## [Material for this exercise]

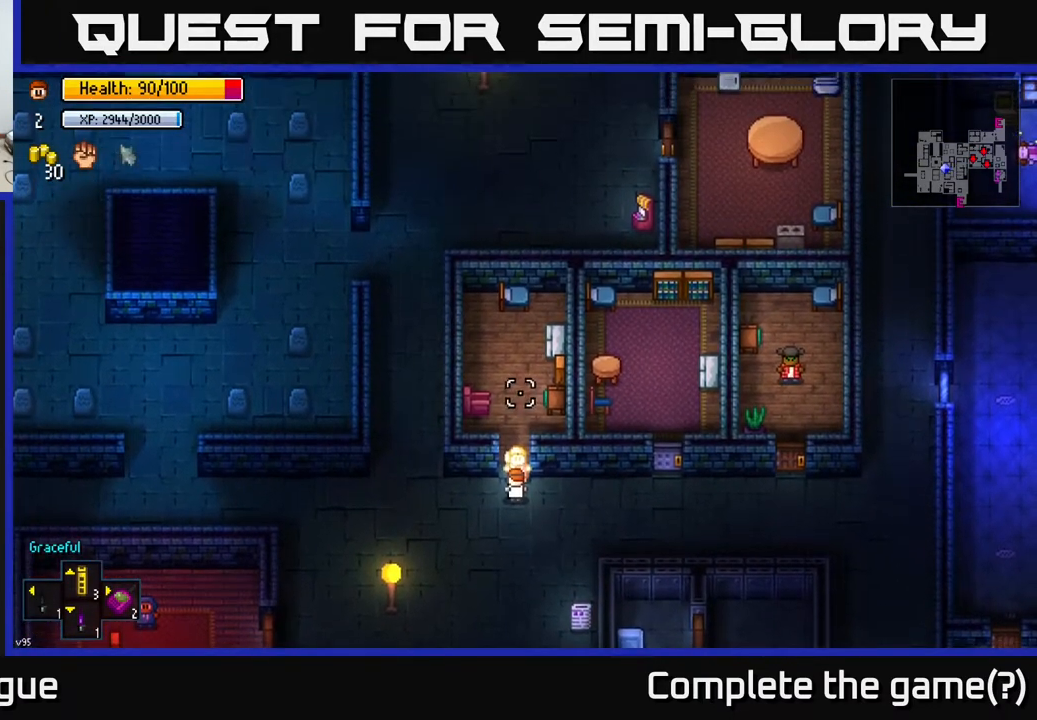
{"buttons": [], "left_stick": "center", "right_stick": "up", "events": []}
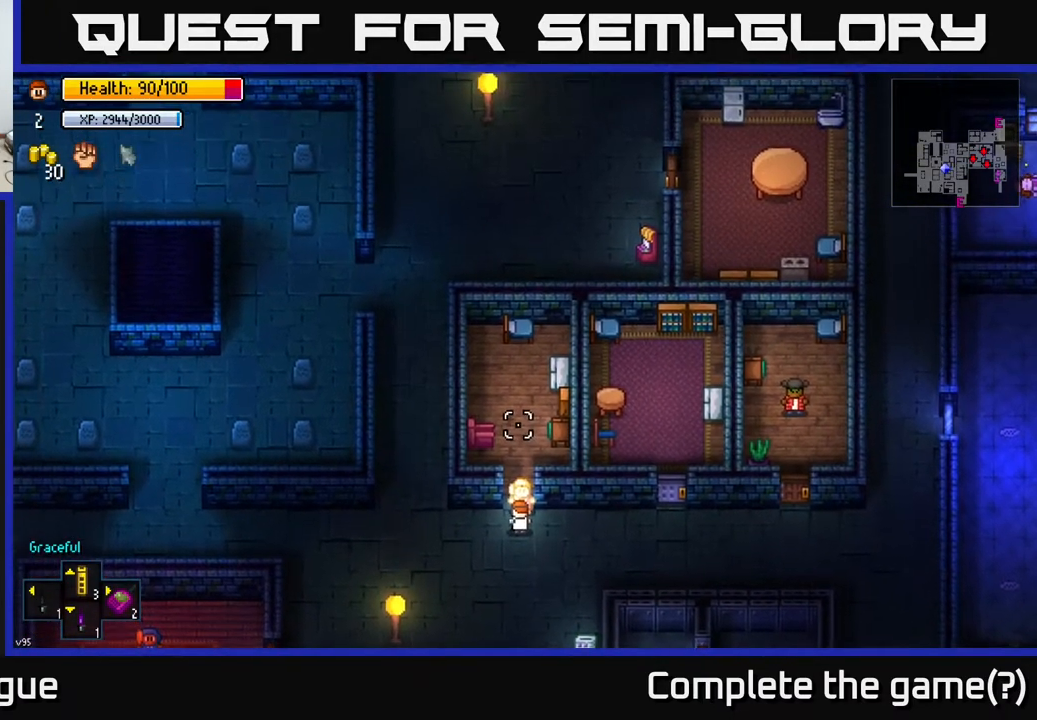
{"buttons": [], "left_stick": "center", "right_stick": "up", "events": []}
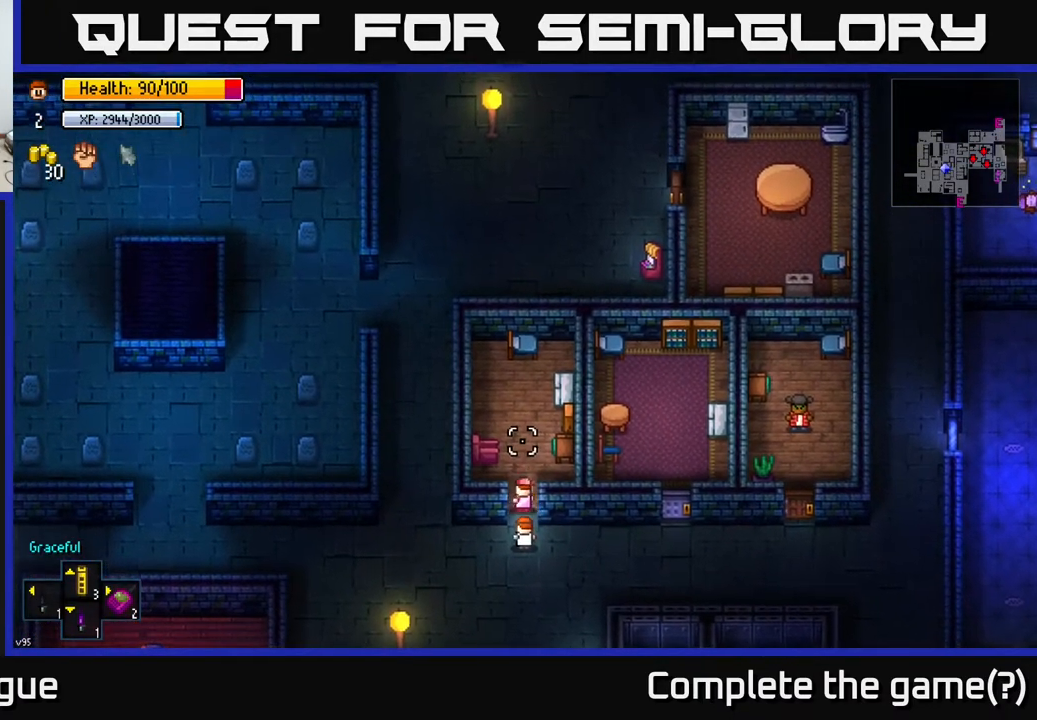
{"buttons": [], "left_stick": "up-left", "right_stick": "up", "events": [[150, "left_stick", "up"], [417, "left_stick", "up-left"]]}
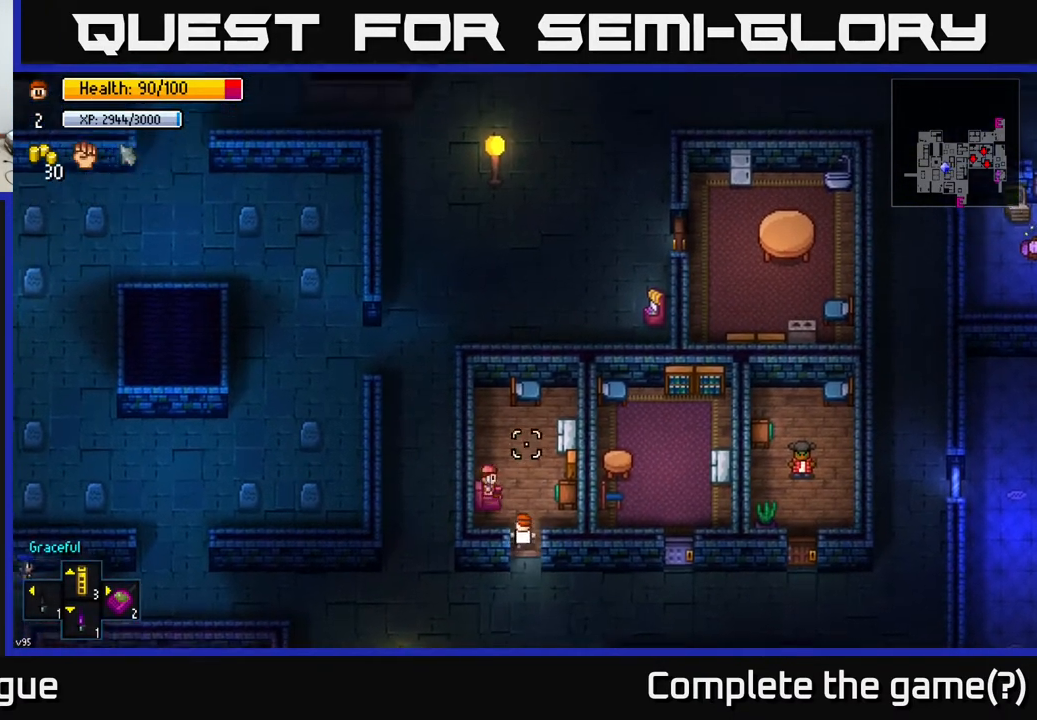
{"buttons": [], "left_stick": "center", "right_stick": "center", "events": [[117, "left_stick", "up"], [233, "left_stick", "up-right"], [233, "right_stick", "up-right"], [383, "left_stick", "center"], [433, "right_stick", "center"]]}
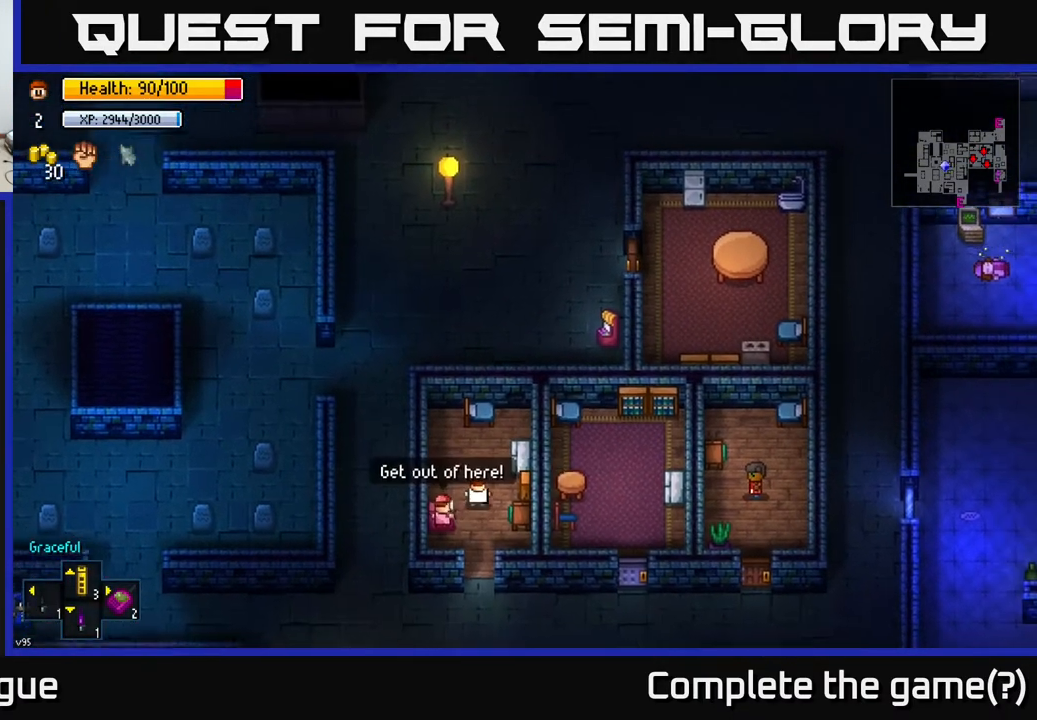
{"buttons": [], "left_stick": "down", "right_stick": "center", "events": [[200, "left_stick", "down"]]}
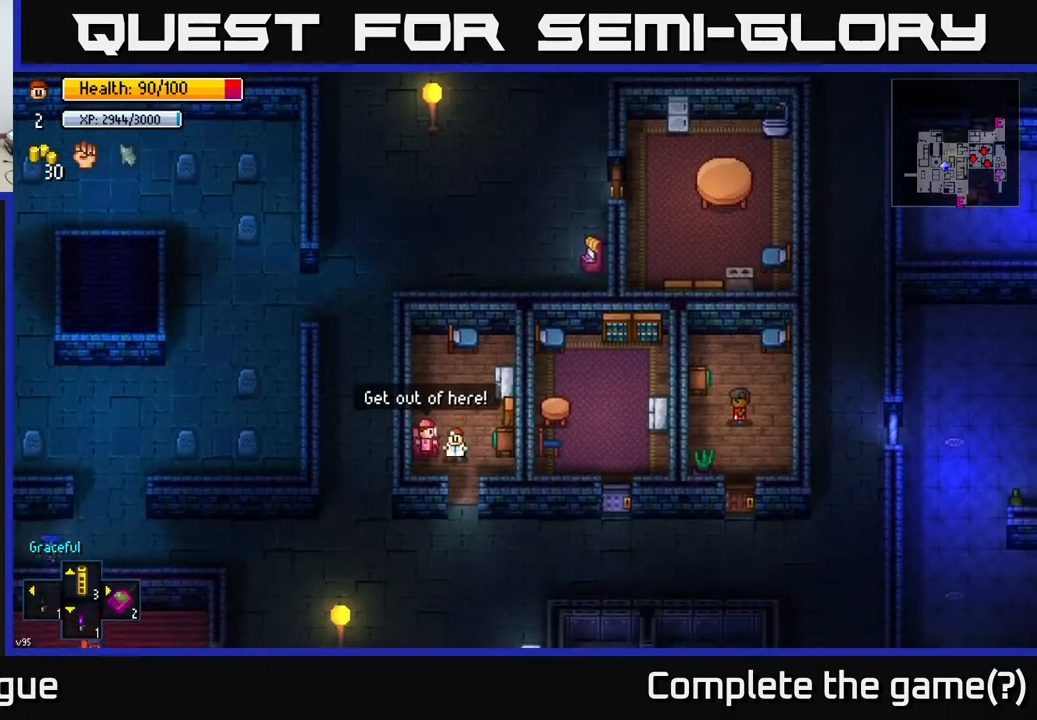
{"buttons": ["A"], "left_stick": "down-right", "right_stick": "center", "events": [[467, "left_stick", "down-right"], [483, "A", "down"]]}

## [Problem requirements]
Find the word "down" in the records. Copy every line it appears in.

## [Result]
{"buttons": [], "left_stick": "down", "right_stick": "center", "events": [[200, "left_stick", "down"]]}
{"buttons": ["A"], "left_stick": "down-right", "right_stick": "center", "events": [[467, "left_stick", "down-right"], [483, "A", "down"]]}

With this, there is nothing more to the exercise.